[PROBLEM DESCRIPTION]:
Repeat each of the following rows word for word, with no changes.

[ENTRIES SUPPLIED]:
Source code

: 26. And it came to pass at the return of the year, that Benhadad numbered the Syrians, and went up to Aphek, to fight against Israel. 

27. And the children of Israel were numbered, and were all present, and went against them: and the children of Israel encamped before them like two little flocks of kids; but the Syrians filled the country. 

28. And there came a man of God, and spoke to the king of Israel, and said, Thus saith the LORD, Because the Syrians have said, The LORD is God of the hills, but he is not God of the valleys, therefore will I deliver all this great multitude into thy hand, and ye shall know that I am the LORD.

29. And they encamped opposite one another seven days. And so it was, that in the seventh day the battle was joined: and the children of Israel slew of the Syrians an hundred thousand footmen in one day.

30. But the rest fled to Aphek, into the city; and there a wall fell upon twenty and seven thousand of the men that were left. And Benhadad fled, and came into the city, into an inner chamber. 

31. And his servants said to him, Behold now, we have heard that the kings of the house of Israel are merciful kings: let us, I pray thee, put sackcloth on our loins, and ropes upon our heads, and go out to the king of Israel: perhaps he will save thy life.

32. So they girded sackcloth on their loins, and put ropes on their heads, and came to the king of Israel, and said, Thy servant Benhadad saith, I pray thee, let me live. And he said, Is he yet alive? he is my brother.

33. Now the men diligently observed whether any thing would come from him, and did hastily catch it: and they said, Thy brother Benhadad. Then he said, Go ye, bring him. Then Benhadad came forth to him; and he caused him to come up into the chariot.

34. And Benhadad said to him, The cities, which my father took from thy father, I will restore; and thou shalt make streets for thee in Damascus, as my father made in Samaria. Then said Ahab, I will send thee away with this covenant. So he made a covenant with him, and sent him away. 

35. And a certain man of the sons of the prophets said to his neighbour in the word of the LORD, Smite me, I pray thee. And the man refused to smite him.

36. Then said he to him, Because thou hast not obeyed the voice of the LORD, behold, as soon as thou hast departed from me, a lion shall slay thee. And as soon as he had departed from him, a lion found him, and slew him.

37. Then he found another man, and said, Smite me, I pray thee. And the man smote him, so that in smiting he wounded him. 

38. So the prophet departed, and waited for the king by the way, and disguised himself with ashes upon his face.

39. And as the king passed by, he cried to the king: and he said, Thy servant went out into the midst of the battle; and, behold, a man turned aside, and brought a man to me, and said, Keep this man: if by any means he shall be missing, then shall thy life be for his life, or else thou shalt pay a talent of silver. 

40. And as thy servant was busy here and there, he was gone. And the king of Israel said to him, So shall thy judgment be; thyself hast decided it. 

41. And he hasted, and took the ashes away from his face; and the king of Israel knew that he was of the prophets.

[RESULT OF THIS TASK]:
Source code

: 26. And it came to pass at the return of the year, that Benhadad numbered the Syrians, and went up to Aphek, to fight against Israel. 

27. And the children of Israel were numbered, and were all present, and went against them: and the children of Israel encamped before them like two little flocks of kids; but the Syrians filled the country. 

28. And there came a man of God, and spoke to the king of Israel, and said, Thus saith the LORD, Because the Syrians have said, The LORD is God of the hills, but he is not God of the valleys, therefore will I deliver all this great multitude into thy hand, and ye shall know that I am the LORD.

29. And they encamped opposite one another seven days. And so it was, that in the seventh day the battle was joined: and the children of Israel slew of the Syrians an hundred thousand footmen in one day.

30. But the rest fled to Aphek, into the city; and there a wall fell upon twenty and seven thousand of the men that were left. And Benhadad fled, and came into the city, into an inner chamber. 

31. And his servants said to him, Behold now, we have heard that the kings of the house of Israel are merciful kings: let us, I pray thee, put sackcloth on our loins, and ropes upon our heads, and go out to the king of Israel: perhaps he will save thy life.

32. So they girded sackcloth on their loins, and put ropes on their heads, and came to the king of Israel, and said, Thy servant Benhadad saith, I pray thee, let me live. And he said, Is he yet alive? he is my brother.

33. Now the men diligently observed whether any thing would come from him, and did hastily catch it: and they said, Thy brother Benhadad. Then he said, Go ye, bring him. Then Benhadad came forth to him; and he caused him to come up into the chariot.

34. And Benhadad said to him, The cities, which my father took from thy father, I will restore; and thou shalt make streets for thee in Damascus, as my father made in Samaria. Then said Ahab, I will send thee away with this covenant. So he made a covenant with him, and sent him away. 

35. And a certain man of the sons of the prophets said to his neighbour in the word of the LORD, Smite me, I pray thee. And the man refused to smite him.

36. Then said he to him, Because thou hast not obeyed the voice of the LORD, behold, as soon as thou hast departed from me, a lion shall slay thee. And as soon as he had departed from him, a lion found him, and slew him.

37. Then he found another man, and said, Smite me, I pray thee. And the man smote him, so that in smiting he wounded him. 

38. So the prophet departed, and waited for the king by the way, and disguised himself with ashes upon his face.

39. And as the king passed by, he cried to the king: and he said, Thy servant went out into the midst of the battle; and, behold, a man turned aside, and brought a man to me, and said, Keep this man: if by any means he shall be missing, then shall thy life be for his life, or else thou shalt pay a talent of silver. 

40. And as thy servant was busy here and there, he was gone. And the king of Israel said to him, So shall thy judgment be; thyself hast decided it. 

41. And he hasted, and took the ashes away from his face; and the king of Israel knew that he was of the prophets.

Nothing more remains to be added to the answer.